Overall, there was fairly good crowd control at most of the polling centres, although small skirmishes did break out between die-hard supporters of the two opposing coalitions- Pakatan Rakyat and Barisan Nasional.
The most heated encounters probably took place in Perak, at the Changkat Jering constituency of Mohd Osman Jailu, considered a traitor by his former Keadilan colleagues when he switched loyalty to the BN in February.
In Bukit Gantang, the parliamentary constituency of which Changkat Jering is a part of, it is still raining. Of the three by-elections, it is perhaps the most-watched as it is particularly perceived as a referendum on newly-appointed Prime Minister Najib Razak and his mentor, ex-premier Mahathir Mohamad.
Because of the low voter turnout due to the midday downpour and also because many of voters there, especially the Chinese, may not have been able to take leave to vote, it is still a close call as to who will win this seat, previously held by PAS leader Roslan Shahrum.
Nevertheless, BN supporters are already declaring victory, with their candidate Ismail Saffian predicting he will win by 1,000 to 3,000 votes against his main rival Nizar Jamaluddin, the immensely popular PAS leader and Pakatan Rakyat Menteri Besar.

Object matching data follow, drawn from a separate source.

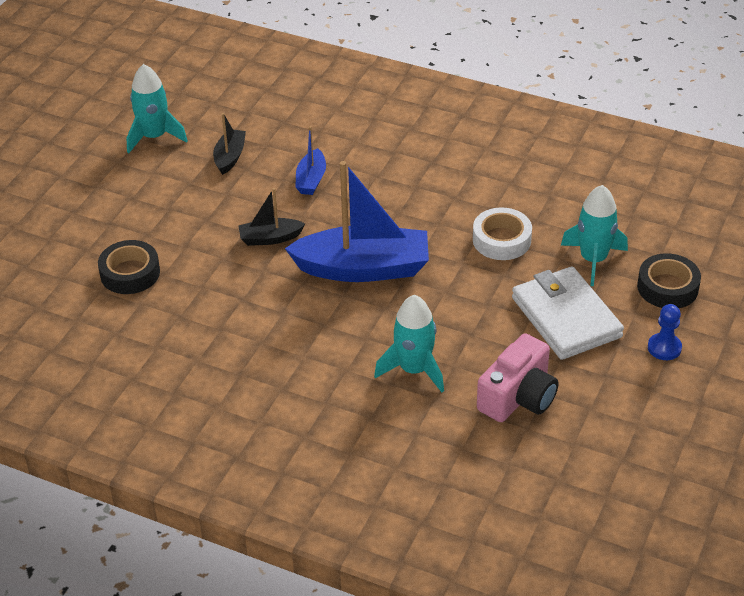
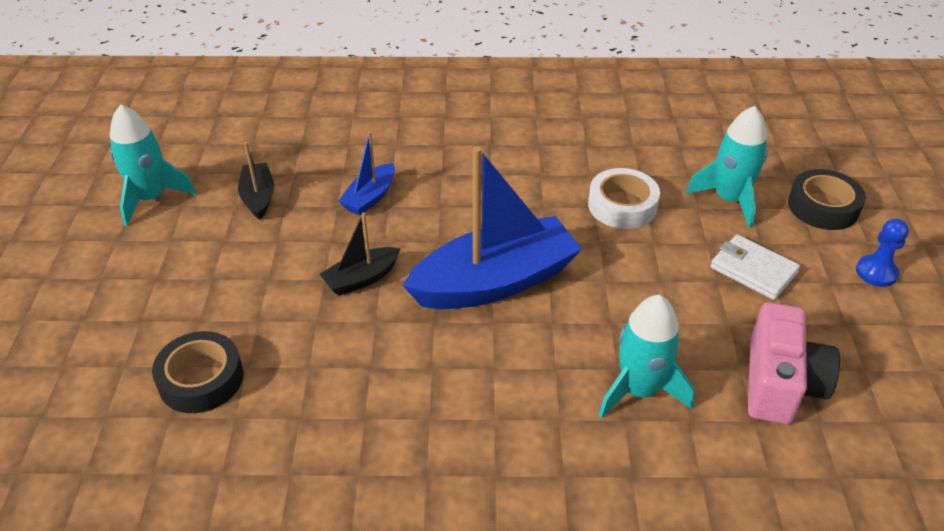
camera: 25 degrees left, 0 degrees up
(311, 180) = (370, 197): blue boat -> blue boat turned 45 degrees clockwise
(566, 317) = (753, 270): white wallet -> white wallet, size x0.60

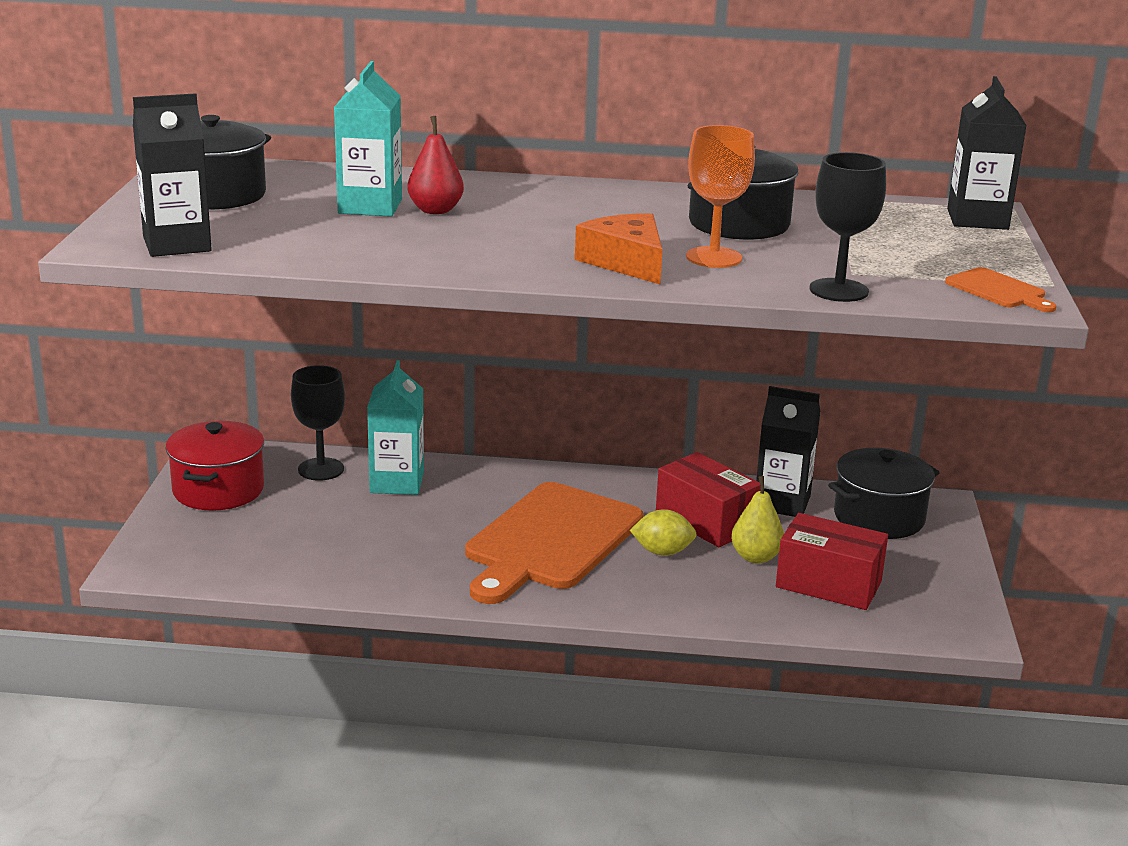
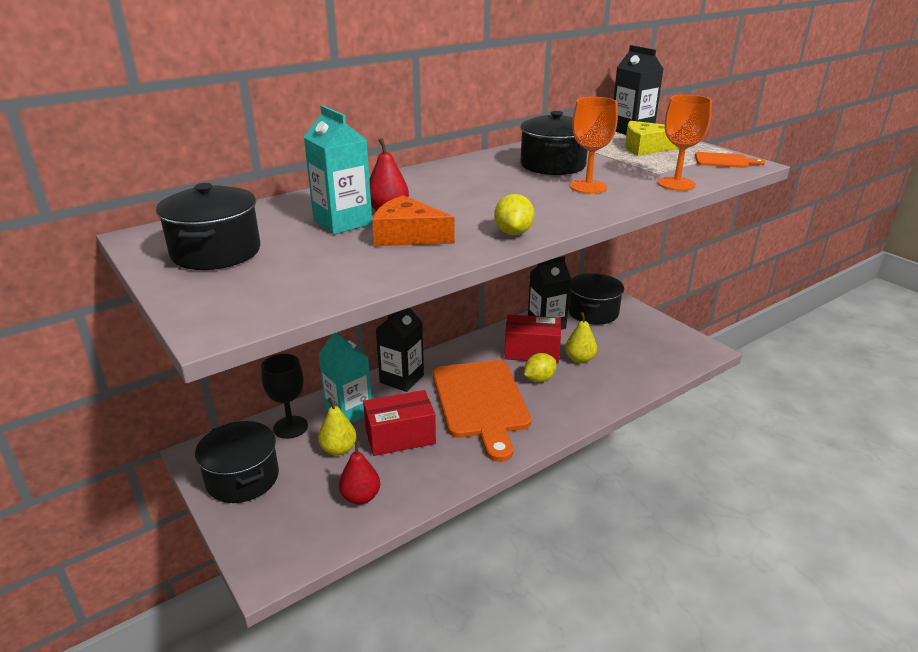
camera: 40 degrees left, 5 degrees up
(177, 244) = (272, 301): black carton -> black carton (402, 379)
(218, 490) = (242, 478): red pot -> black pot
(294, 557) = (360, 497): none -> red pear
(335, 509) = (338, 449): none -> yellow pear
(504, 269) = (513, 233): none -> yellow lemon
(626, 262) = (558, 204): orange cheese -> orange cheese (407, 235)
(828, 584) = (626, 357): red box -> red box (400, 437)
(838, 290) = (676, 184): black goblet -> orange goblet
(931, 243) = (646, 148): none -> yellow cheese

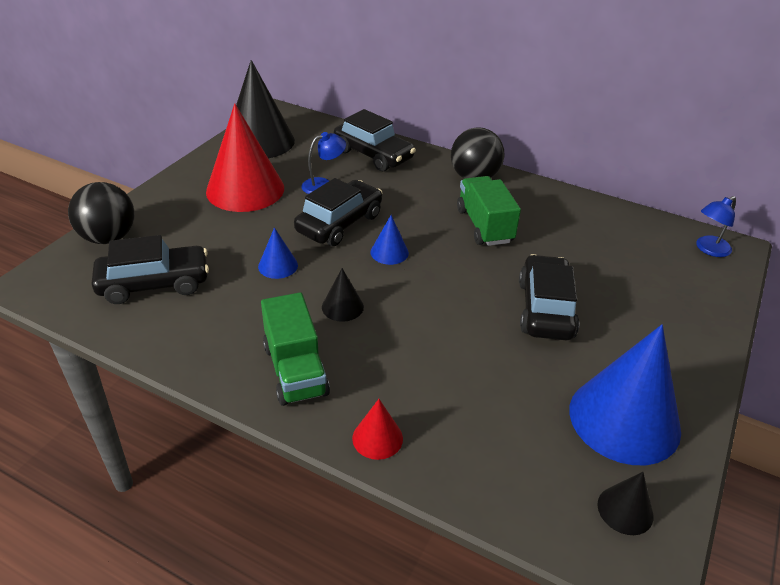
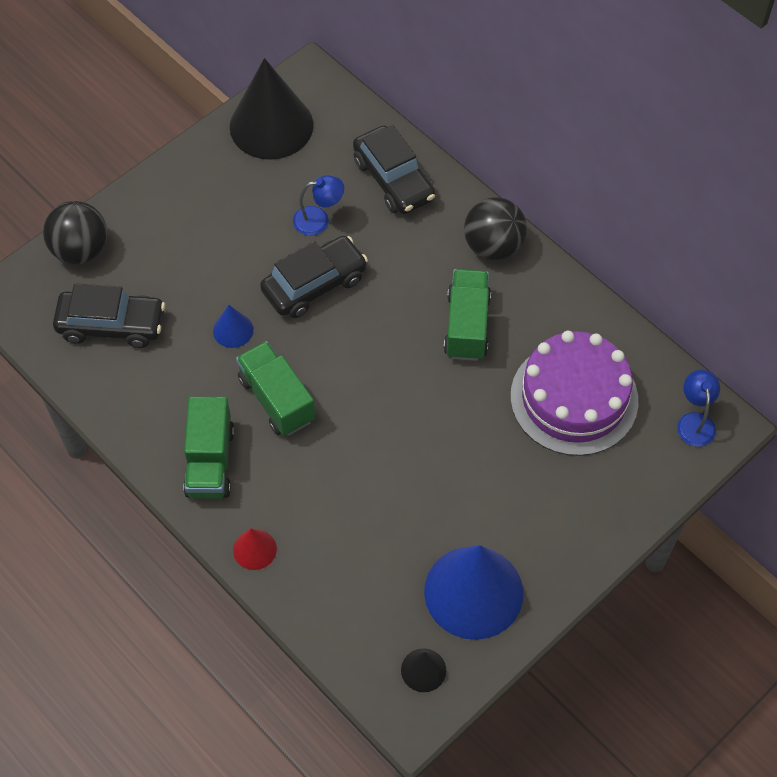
camera: 20 degrees right, 20 degrees up
(245, 189) = (232, 207): red cone -> none
(342, 307) = (277, 399): black cone -> green truck
(389, 252) = (349, 339): blue cone -> none
(545, 309) = (471, 454): black car -> none
(603, 254) = (574, 398): none -> purple cake
(708, 249) = (695, 421): blue lamp -> blue lamp turned 105 degrees clockwise

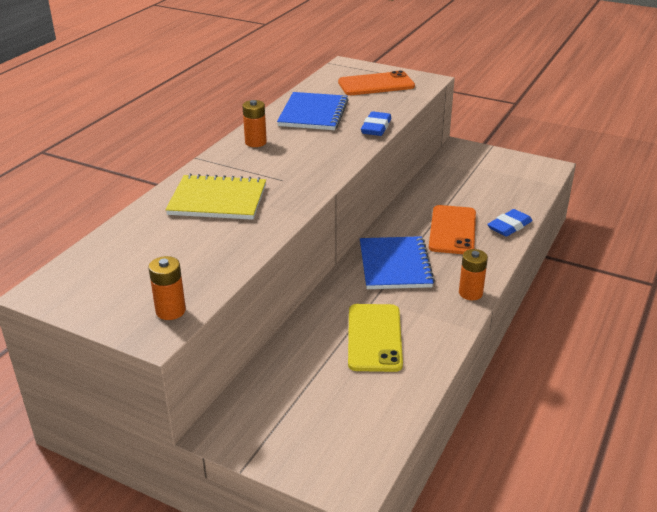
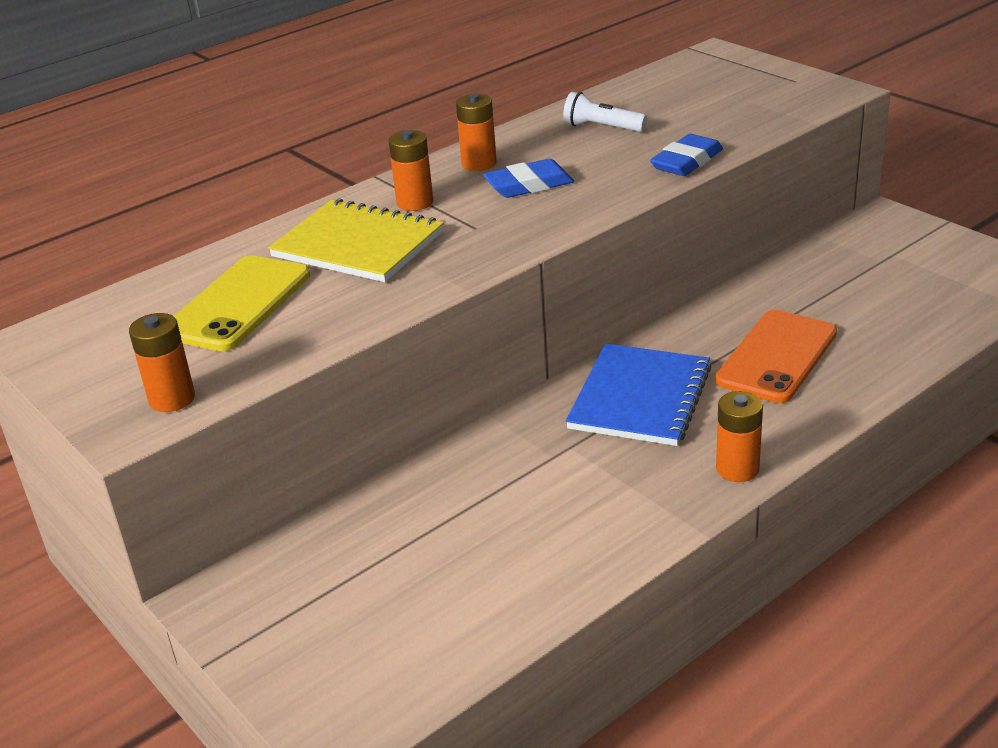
camera: 25 degrees right, 0 degrees up
(234, 170) = (415, 203): none -> orange battery
(313, 113) = (601, 128): blue notebook -> white flashlight
(374, 337) = (529, 509): yellow phone -> yellow phone (238, 304)
(376, 84) = (740, 90): orange phone -> none
(509, 226) = (884, 367): blue eraser -> blue eraser (529, 185)

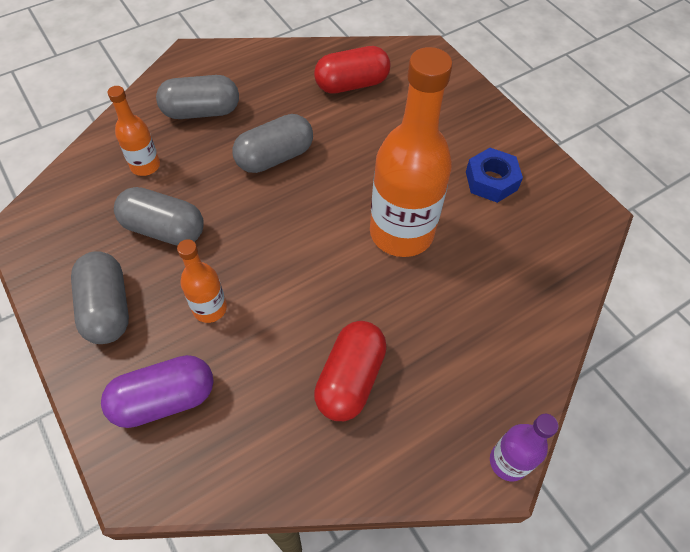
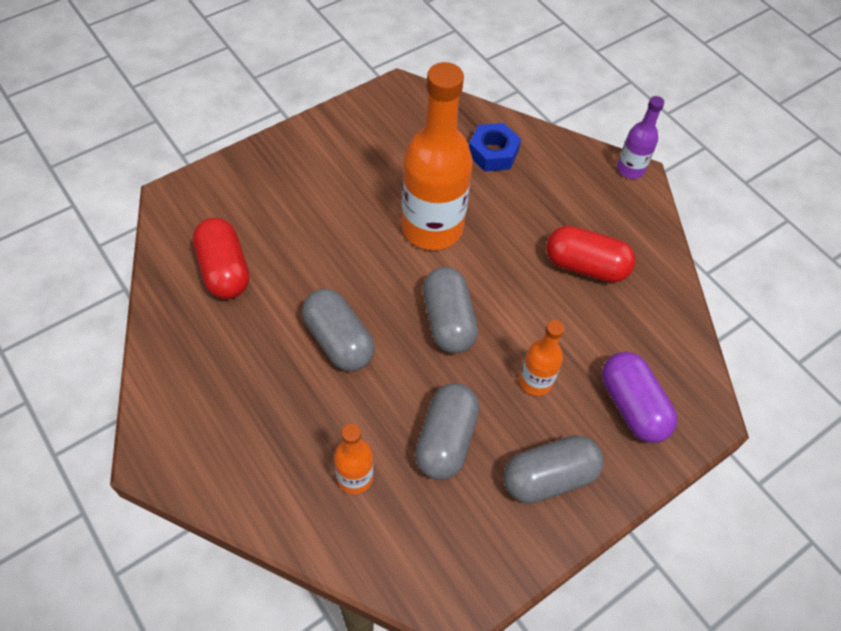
camera: 95 degrees left, 0 degrees up
(201, 111) = (264, 427): grey capsule -> grey capsule (448, 321)
(491, 180) = (365, 156): blue nut -> blue nut (493, 153)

“I am confident people will vote for BN and me,” said Ismail, adding that his victory would be an endorsement of Najib’s political leadership.
Pakatan confident in Kedah
In Bukit Selambau, further up north in Kedah, voter turnout according to the Election Commission had reached 40 percent by noon, below their earlier forecast of 50 percent turnout by midday.
But Pakatan Rakyat leaders are more confident of the outcome here. “I think we are safe in Bt Selambau,” said Tian Chua, Keadilan’s information chief.
There are 35,140 registered voters in this fairly modern but small town nearby to Sungai Petani. Pakatan’s flag-bearer is S Manikumar, who earlier predicted a majority of at least 2,000 against main rival S Ganesan of the BN.
Said Manikumar: “I am confident of winning, maybe with even a majority of more than 2,000.”
Said an equally confident Ganesan: “Now it is up to the voters. Tonight I will sleep well. I leave it to the voters and God now.”
Unusual decisions at Batang Ai
Over in Batang Ai, in the Land of the Hornbills, voting is nearly done with many centres ready to close at 3 pm due to the small voter base of just over 8,000. Pakatan is represented by Jawah Gerang and his main rival is Malcolm Mussen of the BN.
While, the least hectic in terms of voting fervour, election rights activists have raised the alarm over questionable decisions from the increasing controversial Election Commission.
The Commission, frequently accused of bias and subservience to Najib and the BN, has refused to allow polling agents to watch and accompany the ballot boxes being transferred from voting centres to the counting headquarters.
With ballot boxes from 14 stations out of 26 being shipped by helicopter and river, election watchdog Mafrel warns of fraud and the possibility of vote boxes being switched or deliberately lost.